O significado vinha ao encontro de suas expectativas, embora ele fosse de encontro ao peito no meio da palavra. Discordava totalmente daquilo. Mas como todo bipolar, foi questão de minutos para discordar de tudo afinal medo temor e submissão não eram palavras comuns para seu comportamento. Começou a brigar com a própria palavra.

E a ira foi tão grande que esmigalhou o respeito atirando-o no cesto. Retirou outra para ficar mais tranqüilo. Algo deveria falar com seu estado. Sua bolsa de valores não o deixaria na mão. Desta vez foi disputa. “Santo Deus, o que é isso? Um show de palavrões guardado comigo! Dis-puta. Não digo, não diria e jamais a direi.”
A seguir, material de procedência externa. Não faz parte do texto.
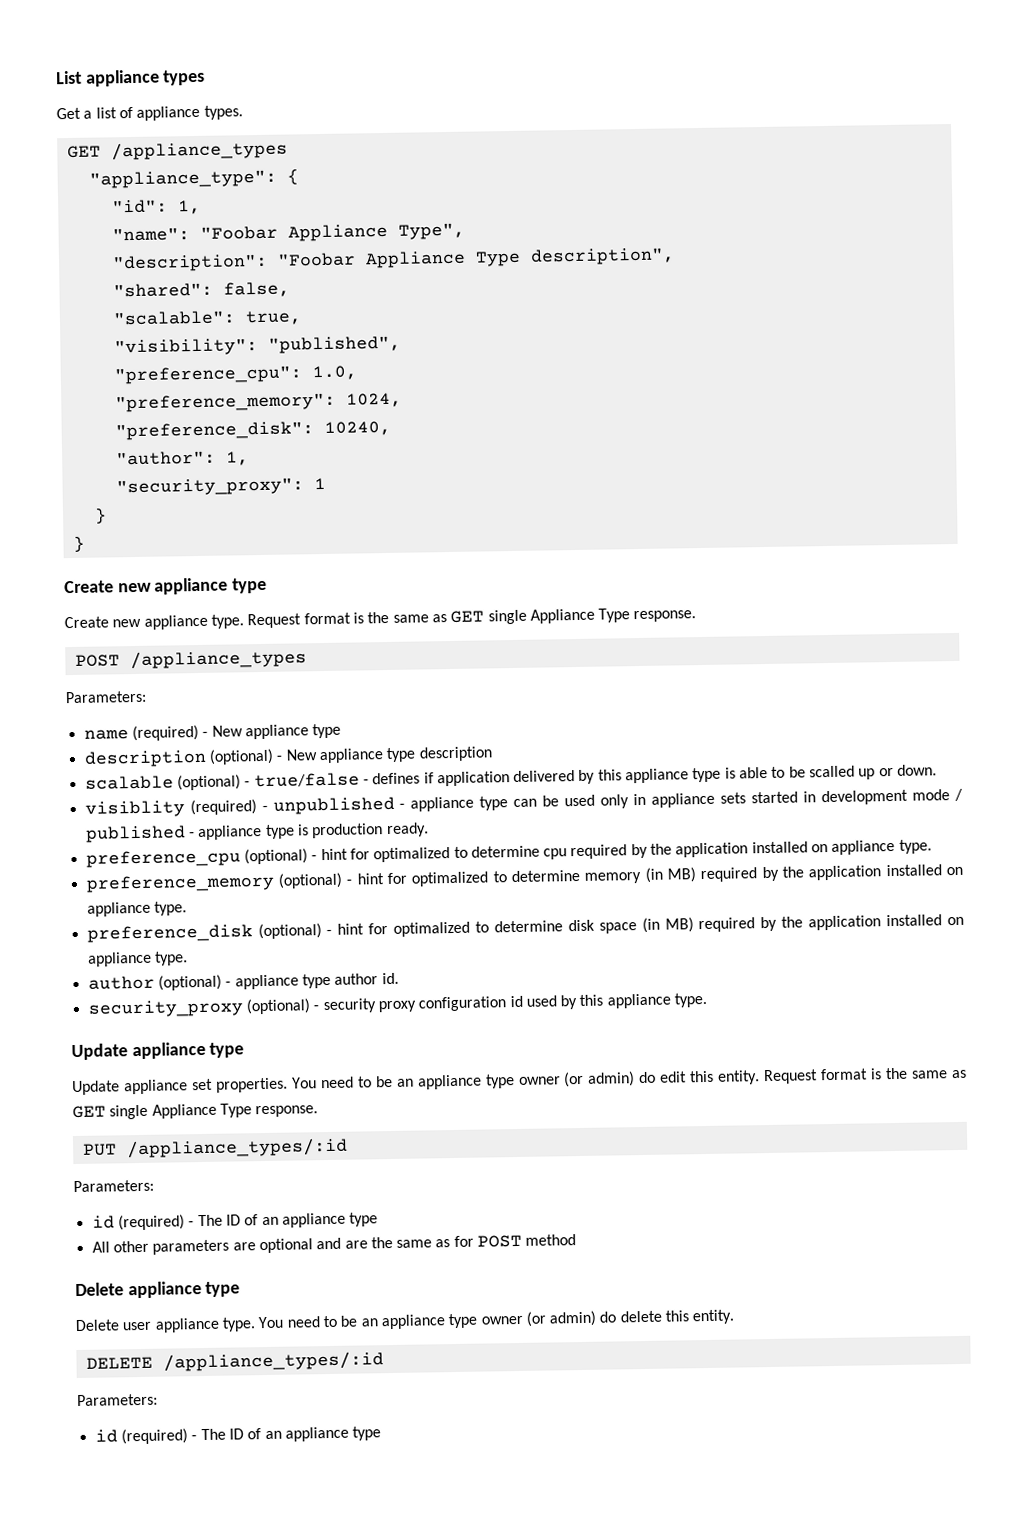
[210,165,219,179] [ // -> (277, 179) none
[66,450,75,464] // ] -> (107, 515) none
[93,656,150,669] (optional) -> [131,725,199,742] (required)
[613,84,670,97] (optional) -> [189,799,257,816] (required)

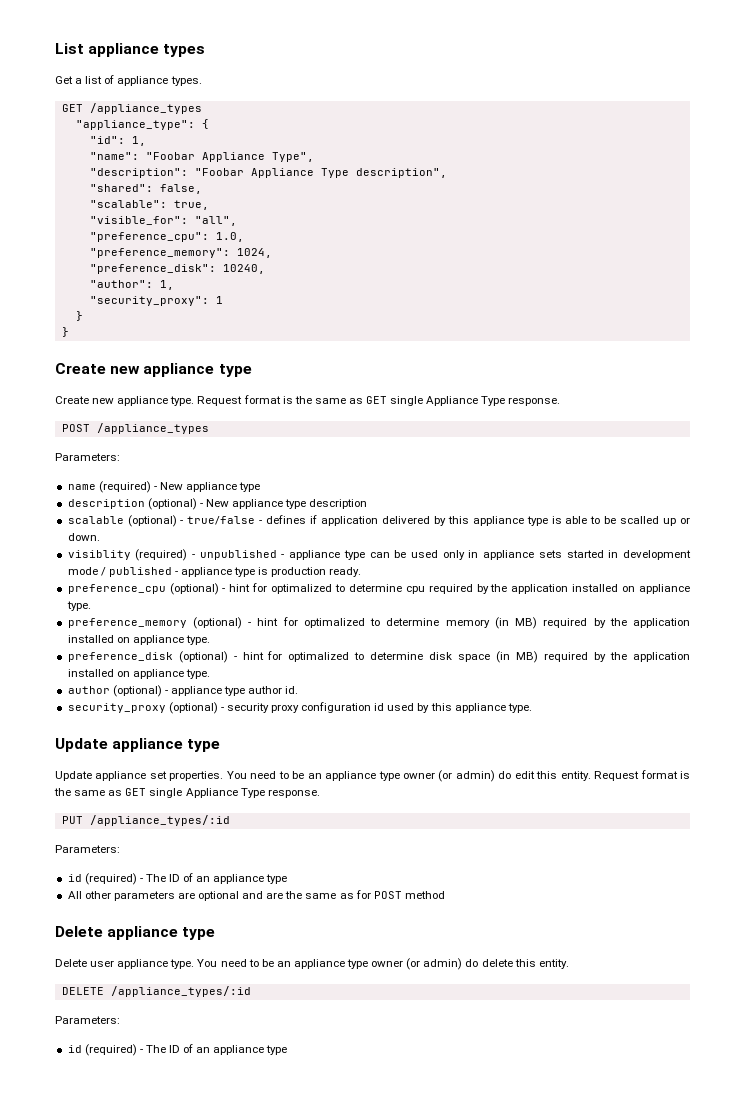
[113,335,401,357] "visibility": "published", -> [89,216,237,226] "visible_for": "all",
Disputa não era bem um valor, mas a ausência de um caso usada de forma irrefreável. Dis-pu-ta: 1. Contenda, discussão. 2. Altercação, rixa. 3. Competição literária, científica, esportiva etc.; concurso, prova, certame. 4. Realização de uma prova ou certame.

Desta vez, não deixaria cair no esquecimento. Tomaria aquela palavra como um sinal. “Não vou mais discutir com essa tal bolsa. Chega, já é demais. Nunca vi tamanha falta de educação: respeito e disputa. Peito e puta...”

Tomado por um surto de extrema violência estraçalhou a bolsa os papéis e também aqueles que naquele local estavam e sumiu para nunca mais ser visto.

Dizem que foi encontrado como morador de rua, maltrapilho e mal cheiroso, declamando suas simplórias poesias com palavras educadas e respeitosas.

Não há palavras mais vazias do que aquelas metamorfoseadas pela boca humana deixando-a nua e envergonhada perante sua existência e criação.